Can we trust mass spectrometry for determination of arsenic peptides in plants:: comparison of LC-ICP-MS and LC-ES-MS/ICP-MS with XANES/EXAFS in analysis of Thunbergia alata

The weakest step in the analytical procedure for speciation analysis is extraction from a biological material into an aqueous solution which undergoes HPLC separation and then simultaneous online detection by elemental and molecular mass spectrometry ( ICP - MS/ ES- MS). This paper describes a study to determine the speciation of arsenic and, in particular, the arsenite phytochelatin complexes in the root from an ornamental garden plant Thunbergia alata exposed to 1 mg As L-1 as arsenate. The approach of formic acid extraction followed by HPLC - ES- MS/ ICP - MS identified different As-III - PC complexes in the extract of this plant and made their quantification via sulfur ( m/ z 32) and arsenic ( m/ z 75) possible. Although sulfur sensitivity could be significantly increased when xenon was used as collision gas in ICP - qMS, or when HR- ICP - MS was used in medium resolution, the As: S ratio gave misleading results in the identification of As-III - PC complexes due to the relatively low resolution of the chromatography system in relation to the variety of As - peptides in plants. Hence only the parallel use of ES- MS/ ICP - MS was able to prove the occurrence of such arsenite phytochelatin complexes.

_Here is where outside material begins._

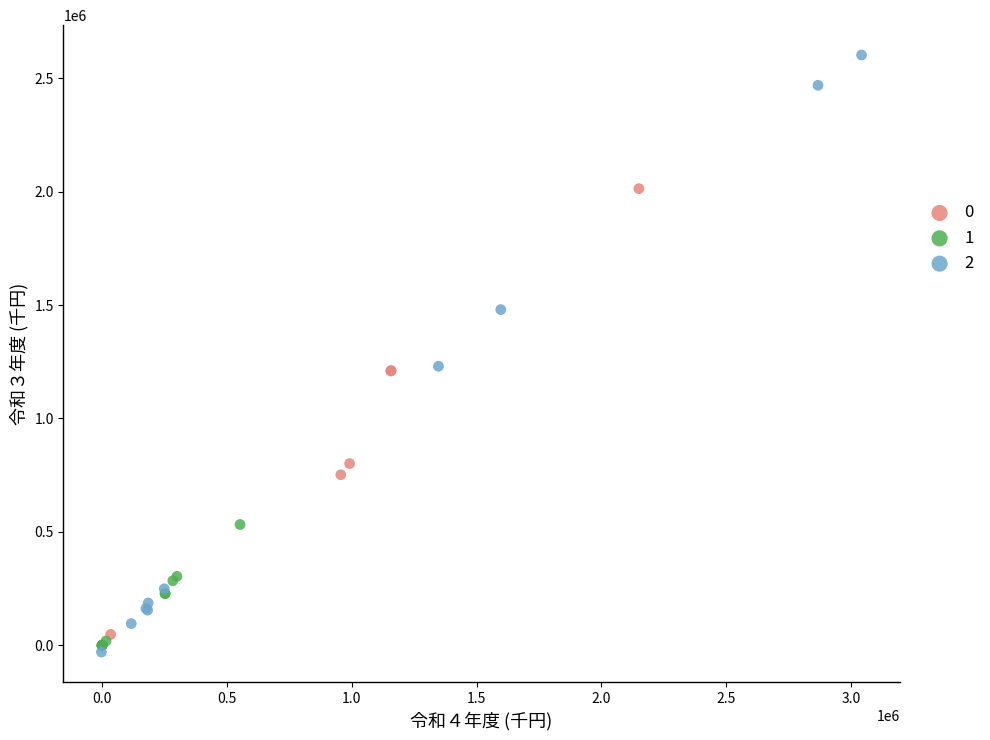

Which series reaches the maximum Y coordinate?

2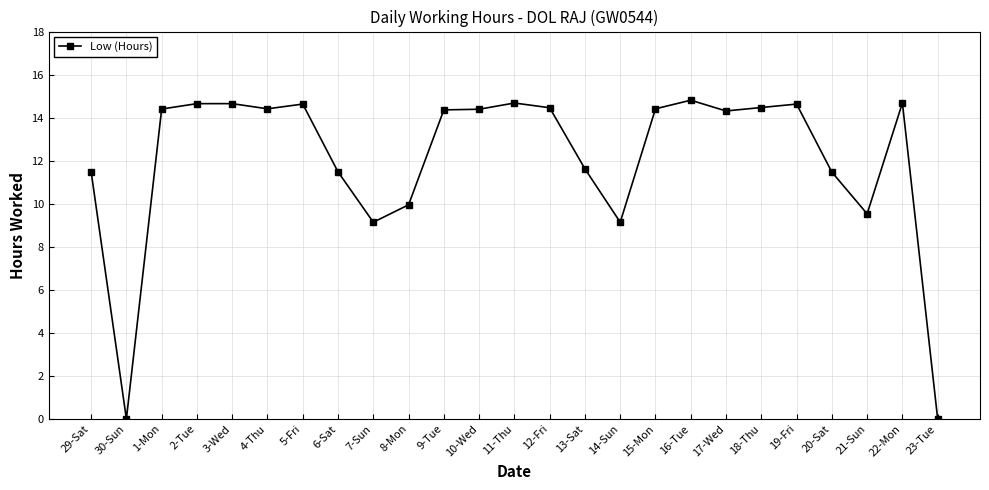

The chart shows a value of 14.7 at 22-Mon. True or false?

True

Between 55 and 64% of the arsenic was bound to the sulfur of peptides mainly as As-III(PC2)(2), As-III(PC3) and As-III(PC4). XANES ( X- ray absorption near- edge spectroscopy) measurement, using the freshly exposed plant root directly, confirmed that most of the arsenic is trivalent and binds to S of peptides ( 53% As - S) while 38% occurred as arsenite and only 9% unchanged as arsenate. EXAFS data confirmed that As - S and As - O bonds occur in the plants. This study confirms, for the first time, that As - peptides can be extracted by formic acid and chromatographically separated on a reversed- phase column without significant decomposition or de- novo synthesis during the extraction step.